== Exercise aim ==
How many lines in the rows below contain the word "Memiliki"? Case counts, so match capital and small letters exactly, and give only the number.

== Data for analysis ==
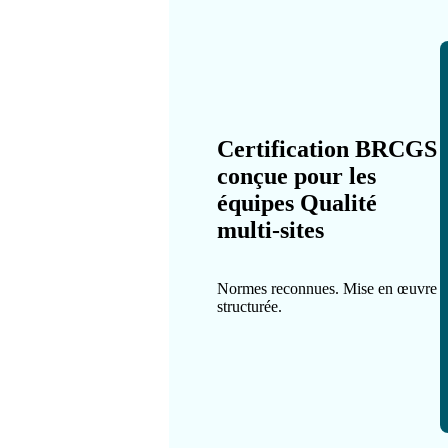
Certification BRCGS
conçue pour les
équipes Qualité
multi-sites
Normes reconnues. Mise en œuvre
structurée.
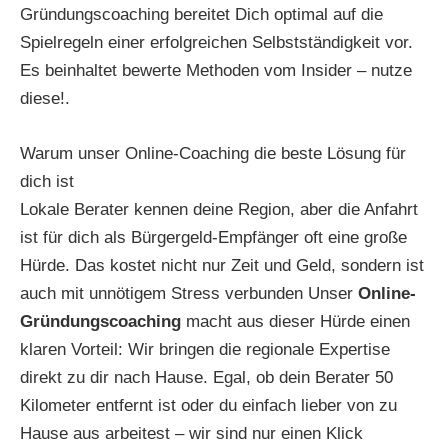
Gründungscoaching bereitet Dich optimal auf die
Spielregeln einer erfolgreichen Selbstständigkeit vor.
Es beinhaltet bewerte Methoden vom Insider – nutze
diese!.
Warum unser Online-Coaching die beste Lösung für
dich ist
Lokale Berater kennen deine Region, aber die Anfahrt
ist für dich als Bürgergeld-Empfänger oft eine große
Hürde. Das kostet nicht nur Zeit und Geld, sondern ist
auch mit unnötigem Stress verbunden Unser
Online-
Gründungscoaching
macht aus dieser Hürde einen
klaren Vorteil: Wir bringen die regionale Expertise
direkt zu dir nach Hause. Egal, ob dein Berater 50
Kilometer entfernt ist oder du einfach lieber von zu
Hause aus arbeitest – wir sind nur einen Klick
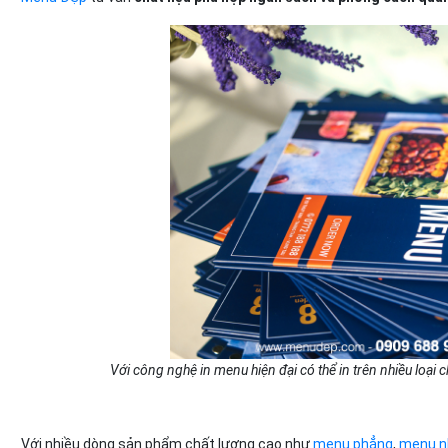
Với công nghệ in menu hiện đại có thể in trên nhiều loại c
Với nhiều dòng sản phẩm chất lượng cao như
menu phẳng
,
menu n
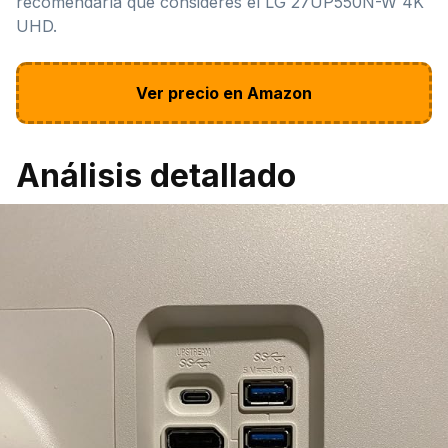
recomendaría que consideres el LG 27UP550N-W 4K
UHD.
Ver precio en Amazon
Análisis detallado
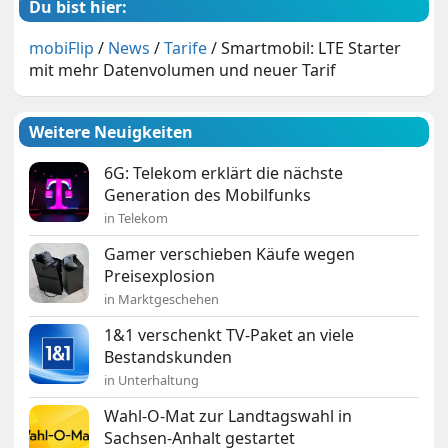
Du bist hier:
mobiFlip
/
News
/
Tarife
/
Smartmobil: LTE Starter
mit mehr Datenvolumen und neuer Tarif
Weitere Neuigkeiten
6G: Telekom erklärt die nächste
Generation des Mobilfunks
in Telekom
Gamer verschieben Käufe wegen
Preisexplosion
in Marktgeschehen
1&1 verschenkt TV-Paket an viele
Bestandskunden
in Unterhaltung
Wahl-O-Mat zur Landtagswahl in
Sachsen-Anhalt gestartet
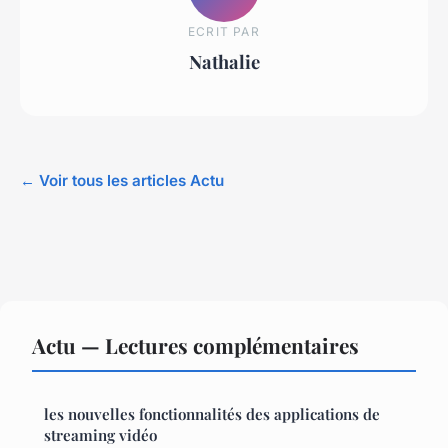
ECRIT PAR
Nathalie
← Voir tous les articles Actu
Actu — Lectures complémentaires
les nouvelles fonctionnalités des applications de
streaming vidéo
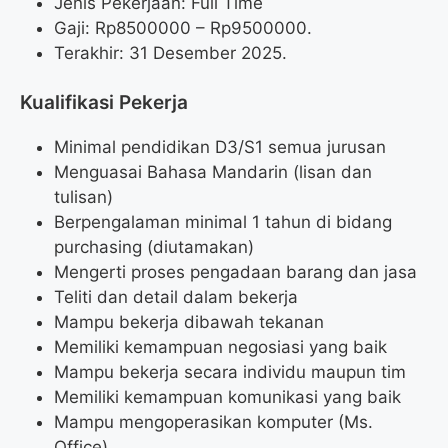
Jenis Pekerjaan: Full Time
Gaji: Rp
8500000
– Rp
9500000
.
Terakhir: 31 Desember 2025.
Kualifikasi Pekerja
Minimal pendidikan D3/S1 semua jurusan
Menguasai Bahasa Mandarin (lisan dan
tulisan)
Berpengalaman minimal 1 tahun di bidang
purchasing (diutamakan)
Mengerti proses pengadaan barang dan jasa
Teliti dan detail dalam bekerja
Mampu bekerja dibawah tekanan
Memiliki kemampuan negosiasi yang baik
Mampu bekerja secara individu maupun tim
Memiliki kemampuan komunikasi yang baik
Mampu mengoperasikan komputer (Ms.
Office)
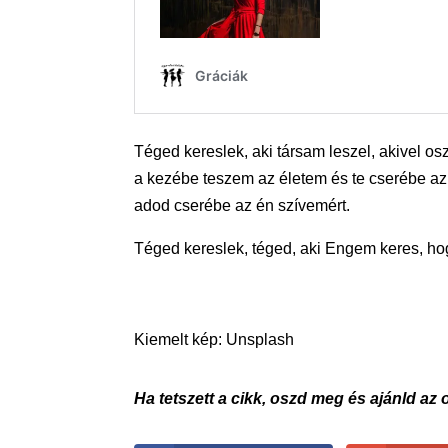
Téged kereslek, aki társam leszel, akivel o
a kezébe teszem az életem és te cserébe az
adod cserébe az én szívemért.
Téged kereslek, téged, aki Engem keres, ho
Kiemelt kép: Unsplash
Ha tetszett a cikk, oszd meg és ajánld az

== Answer box ==
2